Opinion

Paving the way

Fayez Eweidat, Regional Sales Manager, MENA, Brocade
Fayez Eweidat, Regional Sales Manager, MENA, Brocade

Fayez Eweidat, Regional Sales Manager, MENA, Brocade, says SDN is a tremendous growth opportunity for the Middle East IT channel organisations.

The future of the data centre is increasingly virtualised and the model is going to evolve towards more automation and more software-enabled solutions. The emergence of Software-Defined Networking (SDN) as part of this change is a potentially disruptive trend for enterprise networking; but it is one that opens up significant opportunities in this sector, for now, in developing the infrastructure required, and even for tomorrow as SDN deployments become wide-scale.

SDN has broad implications across the data, control, and management planes of the network. Early adopters of SDN are currently investigating a wide range of applications and use cases that include network virtualisation, large-scale data centre infrastructure management, traffic engineering, and Wide Area Network (WAN) flow management. By providing a framework for utilising networks more effectively, efficiently and by simplifying the processes inherent in such networks, SDN can provide a wealth of benefits both technical and operational.

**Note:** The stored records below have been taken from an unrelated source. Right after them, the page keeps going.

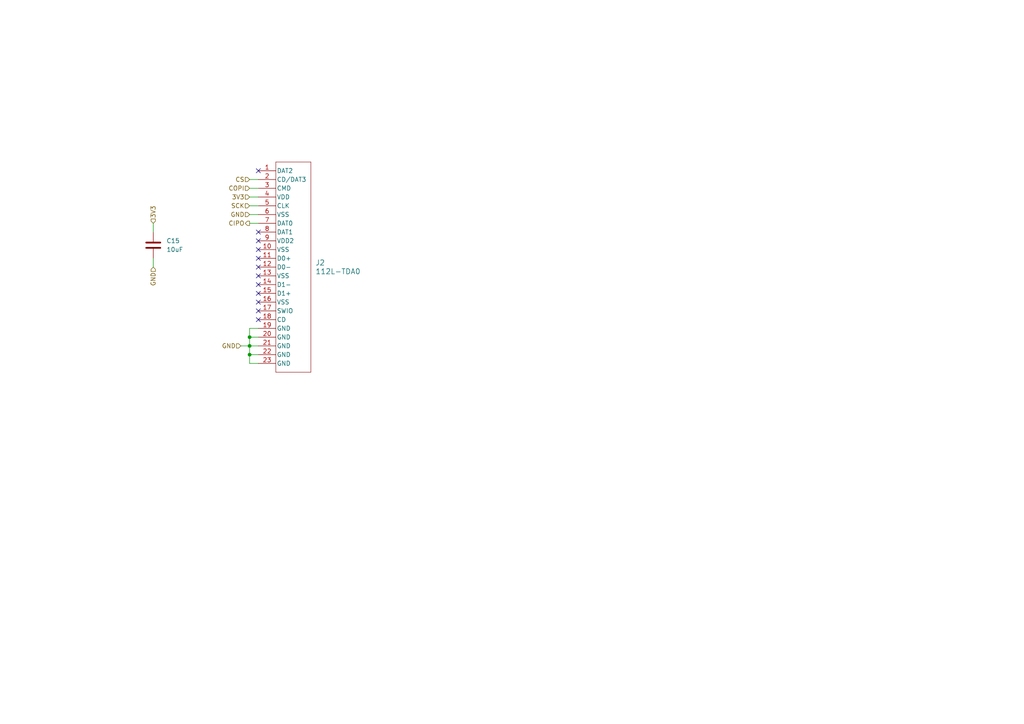
<source format=kicad_sch>
(kicad_sch
	(version 20250114)
	(generator "eeschema")
	(generator_version "9.0")
	(uuid "276472ca-f1d7-4a72-a9b0-d2661de39226")
	(paper "A4")
	
	(junction
		(at 72.39 97.79)
		(diameter 0)
		(color 0 0 0 0)
		(uuid "3ed1232a-a941-4147-9252-ce134cfb40e3")
	)
	(junction
		(at 72.39 100.33)
		(diameter 0)
		(color 0 0 0 0)
		(uuid "b9a17e96-6a04-4305-9821-e160261ff36f")
	)
	(junction
		(at 72.39 102.87)
		(diameter 0)
		(color 0 0 0 0)
		(uuid "d5844b7c-f538-4a07-8154-9840f20a76c6")
	)
	(no_connect
		(at 74.93 82.55)
		(uuid "0517eefe-56d5-4dc5-85f9-f6ef1901b2cd")
	)
	(no_connect
		(at 74.93 69.85)
		(uuid "0df8c59f-7b2a-4329-9235-2083215c5b96")
	)
	(no_connect
		(at 74.93 92.71)
		(uuid "173d7277-21da-4c5f-aa11-e93d472d53ee")
	)
	(no_connect
		(at 74.93 72.39)
		(uuid "201e40ea-477c-4d47-a2ec-04ab78129244")
	)
	(no_connect
		(at 74.93 77.47)
		(uuid "44916ca3-20c9-4286-9e11-697f26a4a4a2")
	)
	(no_connect
		(at 74.93 67.31)
		(uuid "56e900d5-f1de-4347-aa53-9368640dae64")
	)
	(no_connect
		(at 74.93 85.09)
		(uuid "571e0b5d-1979-457b-95cd-503b1fb6145d")
	)
	(no_connect
		(at 74.93 90.17)
		(uuid "69065ecd-efef-49a6-9070-f7abaf93a078")
	)
	(no_connect
		(at 74.93 74.93)
		(uuid "bd7a66c9-9208-4f3c-bc50-4247cc6b60ad")
	)
	(no_connect
		(at 74.93 87.63)
		(uuid "bd8ce4e5-1ba3-4fee-b5e6-52ce974516af")
	)
	(no_connect
		(at 74.93 49.53)
		(uuid "d641f89a-424c-4e27-b1b9-38671b0dc793")
	)
	(no_connect
		(at 74.93 80.01)
		(uuid "fcdedbd4-31fc-4582-a39d-6b6e10f8b16a")
	)
	(wire
		(pts
			(xy 44.45 74.93) (xy 44.45 77.47)
		)
		(stroke
			(width 0)
			(type default)
		)
		(uuid "05f5f425-c168-415f-9412-bd97a0fd3997")
	)
	(wire
		(pts
			(xy 74.93 95.25) (xy 72.39 95.25)
		)
		(stroke
			(width 0)
			(type default)
		)
		(uuid "4c15d93f-5ba1-401c-8248-af3cacbbedbe")
	)
	(wire
		(pts
			(xy 72.39 62.23) (xy 74.93 62.23)
		)
		(stroke
			(width 0)
			(type default)
		)
		(uuid "56557146-a94c-4651-b6ca-674ee7b0bdc7")
	)
	(wire
		(pts
			(xy 69.85 100.33) (xy 72.39 100.33)
		)
		(stroke
			(width 0)
			(type default)
		)
		(uuid "5f9b556d-b432-4916-8bc4-b30bab956fc3")
	)
	(wire
		(pts
			(xy 72.39 102.87) (xy 72.39 105.41)
		)
		(stroke
			(width 0)
			(type default)
		)
		(uuid "6099787e-4edd-4494-b14c-b4f40b528169")
	)
	(wire
		(pts
			(xy 72.39 100.33) (xy 74.93 100.33)
		)
		(stroke
			(width 0)
			(type default)
		)
		(uuid "61f7de3e-2b42-498c-89f0-8149f03a3d51")
	)
	(wire
		(pts
			(xy 74.93 97.79) (xy 72.39 97.79)
		)
		(stroke
			(width 0)
			(type default)
		)
		(uuid "6b602db7-ee4f-4aac-b995-c561d3ff563e")
	)
	(wire
		(pts
			(xy 72.39 52.07) (xy 74.93 52.07)
		)
		(stroke
			(width 0)
			(type default)
		)
		(uuid "795ef731-c46b-47a1-b715-cc7bc32685c6")
	)
	(wire
		(pts
			(xy 72.39 57.15) (xy 74.93 57.15)
		)
		(stroke
			(width 0)
			(type default)
		)
		(uuid "8c711a43-27c8-4202-b4b0-c021d0d105b0")
	)
	(wire
		(pts
			(xy 44.45 64.77) (xy 44.45 67.31)
		)
		(stroke
			(width 0)
			(type default)
		)
		(uuid "8e81810f-db6f-4dee-801e-a06ea42db3ec")
	)
	(wire
		(pts
			(xy 72.39 105.41) (xy 74.93 105.41)
		)
		(stroke
			(width 0)
			(type default)
		)
		(uuid "927f78c3-914f-4edf-adfd-bac428f10285")
	)
	(wire
		(pts
			(xy 72.39 59.69) (xy 74.93 59.69)
		)
		(stroke
			(width 0)
			(type default)
		)
		(uuid "ac158b46-ddbf-4a1b-9390-14d8c0db2a15")
	)
	(wire
		(pts
			(xy 74.93 102.87) (xy 72.39 102.87)
		)
		(stroke
			(width 0)
			(type default)
		)
		(uuid "b8f674e4-aa52-4e0c-a296-c443f91c5b2d")
	)
	(wire
		(pts
			(xy 72.39 54.61) (xy 74.93 54.61)
		)
		(stroke
			(width 0)
			(type default)
		)
		(uuid "be7cdbd5-1695-41e3-a097-dba82234768e")
	)
	(wire
		(pts
			(xy 72.39 95.25) (xy 72.39 97.79)
		)
		(stroke
			(width 0)
			(type default)
		)
		(uuid "c1001902-cfe2-4633-a8eb-facb466b08bd")
	)
	(wire
		(pts
			(xy 72.39 64.77) (xy 74.93 64.77)
		)
		(stroke
			(width 0)
			(type default)
		)
		(uuid "d67ae980-4d96-419c-b286-a4c9fe211f97")
	)
	(wire
		(pts
			(xy 72.39 97.79) (xy 72.39 100.33)
		)
		(stroke
			(width 0)
			(type default)
		)
		(uuid "d8ca50d0-7cc3-441f-bae2-ed82c5e468ed")
	)
	(wire
		(pts
			(xy 72.39 100.33) (xy 72.39 102.87)
		)
		(stroke
			(width 0)
			(type default)
		)
		(uuid "e3e9094c-a395-47f7-b106-7ce5aa67fa82")
	)
	(hierarchical_label "CS"
		(shape input)
		(at 72.39 52.07 180)
		(effects
			(font
				(size 1.27 1.27)
			)
			(justify right)
		)
		(uuid "5f924137-9d27-4c16-b531-e7ff5c8d88e7")
	)
	(hierarchical_label "3V3"
		(shape input)
		(at 44.45 64.77 90)
		(effects
			(font
				(size 1.27 1.27)
			)
			(justify left)
		)
		(uuid "64596834-637e-402d-90fd-322baa8032fa")
	)
	(hierarchical_label "GND"
		(shape input)
		(at 72.39 62.23 180)
		(effects
			(font
				(size 1.27 1.27)
			)
			(justify right)
		)
		(uuid "6bcdc95a-7e2f-4fbf-9131-d986fe972e48")
	)
	(hierarchical_label "GND"
		(shape input)
		(at 69.85 100.33 180)
		(effects
			(font
				(size 1.27 1.27)
			)
			(justify right)
		)
		(uuid "9341fb2b-ca93-4ece-b0e4-c838278e1a5d")
	)
	(hierarchical_label "GND"
		(shape input)
		(at 44.45 77.47 270)
		(effects
			(font
				(size 1.27 1.27)
			)
			(justify right)
		)
		(uuid "a5a81a0a-82c7-4891-adc1-3a55ca406d46")
	)
	(hierarchical_label "CIPO"
		(shape output)
		(at 72.39 64.77 180)
		(effects
			(font
				(size 1.27 1.27)
			)
			(justify right)
		)
		(uuid "cc2040fe-d1fb-4d45-84ec-a73646a8a00c")
	)
	(hierarchical_label "COPI"
		(shape input)
		(at 72.39 54.61 180)
		(effects
			(font
				(size 1.27 1.27)
			)
			(justify right)
		)
		(uuid "d10a77aa-ddce-4d4e-be2f-5a1a9e4bff81")
	)
	(hierarchical_label "3V3"
		(shape input)
		(at 72.39 57.15 180)
		(effects
			(font
				(size 1.27 1.27)
			)
			(justify right)
		)
		(uuid "e25e65f2-1e53-470e-8ab3-3a51e8901e67")
	)
	(hierarchical_label "SCK"
		(shape input)
		(at 72.39 59.69 180)
		(effects
			(font
				(size 1.27 1.27)
			)
			(justify right)
		)
		(uuid "e846dcdc-4da7-4e94-9cef-d44f13be64ad")
	)
	(symbol
		(lib_id "112L_TDA0:112L-TDA0")
		(at 68.58 49.53 0)
		(unit 1)
		(exclude_from_sim no)
		(in_bom yes)
		(on_board yes)
		(dnp no)
		(fields_autoplaced yes)
		(uuid "97063078-fb8d-4503-b6b1-a35f8157fea7")
		(property "Reference" "J2"
			(at 91.44 76.1999 0)
			(effects
				(font
					(size 1.524 1.524)
				)
				(justify left)
			)
		)
		(property "Value" "112L-TDA0"
			(at 91.44 78.7399 0)
			(effects
				(font
					(size 1.524 1.524)
				)
				(justify left)
			)
		)
		(property "Footprint" "CONN_112L-TDA0_ATT"
			(at 69.85 49.53 0)
			(effects
				(font
					(size 1.27 1.27)
					(italic yes)
				)
				(hide yes)
			)
		)
		(property "Datasheet" "112L-TDA0"
			(at 74.93 49.53 0)
			(effects
				(font
					(size 1.27 1.27)
					(italic yes)
				)
				(hide yes)
			)
		)
		(property "Description" ""
			(at 68.58 49.53 0)
			(effects
				(font
					(size 1.27 1.27)
				)
				(hide yes)
			)
		)
		(pin "8"
			(uuid "2158d65a-52c7-4b31-82a6-588506ee0d5d")
		)
		(pin "12"
			(uuid "2329b45f-3817-4812-86bb-6d3496f3f5ef")
		)
		(pin "20"
			(uuid "f77cc0a8-ed86-4e98-b59d-1fb5f918f22d")
		)
		(pin "16"
			(uuid "57404d6e-78ac-40be-8e81-b978b4a32dc2")
		)
		(pin "9"
			(uuid "41903238-cd9c-4b08-b3a3-d1c2a91848a6")
		)
		(pin "22"
			(uuid "5d4e5a6e-d5af-4ec9-a97f-3bb690563286")
		)
		(pin "15"
			(uuid "4d516d3b-2d88-41b0-a619-5962f9a46fe7")
		)
		(pin "21"
			(uuid "9e48ea57-31d3-4025-b12d-39a58703a5ef")
		)
		(pin "10"
			(uuid "297a771a-b904-4287-95ad-b74c2ddee38f")
		)
		(pin "18"
			(uuid "a1838fe3-283a-4e0e-9018-89438e75d6fa")
		)
		(pin "1"
			(uuid "1d0ced8a-2449-48e8-b04d-18328d8d1989")
		)
		(pin "2"
			(uuid "ef493b77-34b7-4848-bff2-fc6246452116")
		)
		(pin "3"
			(uuid "b6c4dbd0-ebbe-40f5-825f-610a8b5de9fd")
		)
		(pin "4"
			(uuid "b293d14e-0552-4077-84e5-a21b563111d3")
		)
		(pin "5"
			(uuid "193fd1e6-5c5a-4bf8-b197-8d9f611b5ee9")
		)
		(pin "7"
			(uuid "09c1892a-cc78-4ee6-bcf7-bfebec9c5a5b")
		)
		(pin "23"
			(uuid "82505b74-75bb-4a74-b79c-6e2ab91b433b")
		)
		(pin "6"
			(uuid "f83950c6-cbdb-40d4-b9fb-5907b583e2ed")
		)
		(pin "17"
			(uuid "dfe0e951-cec5-440d-8c3d-57c047fe6da5")
		)
		(pin "14"
			(uuid "a5b61aef-970c-4ec9-a734-d92ddf57f155")
		)
		(pin "13"
			(uuid "50d684c4-19f4-469a-a193-d816c198adb4")
		)
		(pin "11"
			(uuid "4f76ef7e-54d9-4350-ac1d-bd9b52cf5081")
		)
		(pin "19"
			(uuid "9d3142d6-6e81-4c48-8a3d-fa9a1cb3624f")
		)
		(instances
			(project ""
				(path "/3f072c92-e35a-4654-839b-728bd3dc3a46/f673c940-d558-4160-83eb-d33ca6356616"
					(reference "J2")
					(unit 1)
				)
			)
		)
	)
	(symbol
		(lib_id "Device:C")
		(at 44.45 71.12 0)
		(unit 1)
		(exclude_from_sim no)
		(in_bom yes)
		(on_board yes)
		(dnp no)
		(fields_autoplaced yes)
		(uuid "ccf2c355-ffab-428c-a81f-e84565f5f522")
		(property "Reference" "C15"
			(at 48.26 69.8499 0)
			(effects
				(font
					(size 1.27 1.27)
				)
				(justify left)
			)
		)
		(property "Value" "10uF"
			(at 48.26 72.3899 0)
			(effects
				(font
					(size 1.27 1.27)
				)
				(justify left)
			)
		)
		(property "Footprint" ""
			(at 45.4152 74.93 0)
			(effects
				(font
					(size 1.27 1.27)
				)
				(hide yes)
			)
		)
		(property "Datasheet" "~"
			(at 44.45 71.12 0)
			(effects
				(font
					(size 1.27 1.27)
				)
				(hide yes)
			)
		)
		(property "Description" "Unpolarized capacitor"
			(at 44.45 71.12 0)
			(effects
				(font
					(size 1.27 1.27)
				)
				(hide yes)
			)
		)
		(pin "1"
			(uuid "e04c0a25-d7d6-44ff-925e-dd5b6e23af2c")
		)
		(pin "2"
			(uuid "9913eb0d-b023-48db-ae4b-05c307cceab4")
		)
		(instances
			(project ""
				(path "/3f072c92-e35a-4654-839b-728bd3dc3a46/f673c940-d558-4160-83eb-d33ca6356616"
					(reference "C15")
					(unit 1)
				)
			)
		)
	)
)

</source>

In the Middle East, SDN is still something of a buzz word with organisations seeking to learn more from initial SDN roll-outs to understand how the approach could be adopted at the enterprise level.

The challenge facing resellers and solution providers in the region is in educating customers about SDN, and explaining the need to review the readiness of their current networks to support SDN deployment. Despite the hype, SDN is not a replacement of the physical infrastructure, it still requires a level of physical infrastructure and as with all forms of virtualisation is sensitive to time-lag, latency and downtime. Therefore, if the customer’s physical infrastructure is still a three-tier, legacy affair, with redundancy and resilience issues, any investment is SDN may reap little real reward.

Short-term strategies, long term gains for IT channel
As with any technology rising in popularity, SDN has attracted a number of announcements from big industry players. What the channel needs to do is to understand the reality of the situation and relate it to the actual requirements of their customers. For the Middle East, the next two years offer a window of trial – pilot and proof of concept (POC). This is the period when partners must identify ‘high value-high reward’ areas of the customer’s businesses where SDN may solve actual business problems or drive new business opportunities.

Given the timeframe, channel organisations can make great headway in preparing for the inevitable shift towards SDN and similar and related solutions. Nurturing and developing the right skill sets during these formulative years will allow the partner to rapidly gain market share in this emerging field and guarantee its position as a ‘trusted advisor’ and solutions provider.
SDN offers immediate and future growth opportunities for those who begin to prepare now. SDN is about better utilisation and increasing the agility of the underlying infrastructure, not about replacing it. It will be easier to sell because partners get to layer the virtualised functions that the customer needs at the time on top of per-requisite physical layer. Those specialising in the data centre business and cloud services with proven expertise in this area will be in demand. By helping customers prepare and build a path towards a more effective infrastructure that can support SDN and other evolutions in data centre design and management, channel can be a trusted, central part of the customers’ journey as they evolve their data centre requirements.

Organisations hoping to position themselves technically and operationally to address trends such as mobility, BYOD and virtualisation while establishing the right data centre environment for the ongoing network traffic explosion, will seek out and invest in new technologies such as SDN. Recognising the signs and accepting the inevitability of the situation, channel organisations would be wise to begin treading down the SDN path if they hope to become the forerunners in this technology in the future, who can support customers through the entirety of this transition.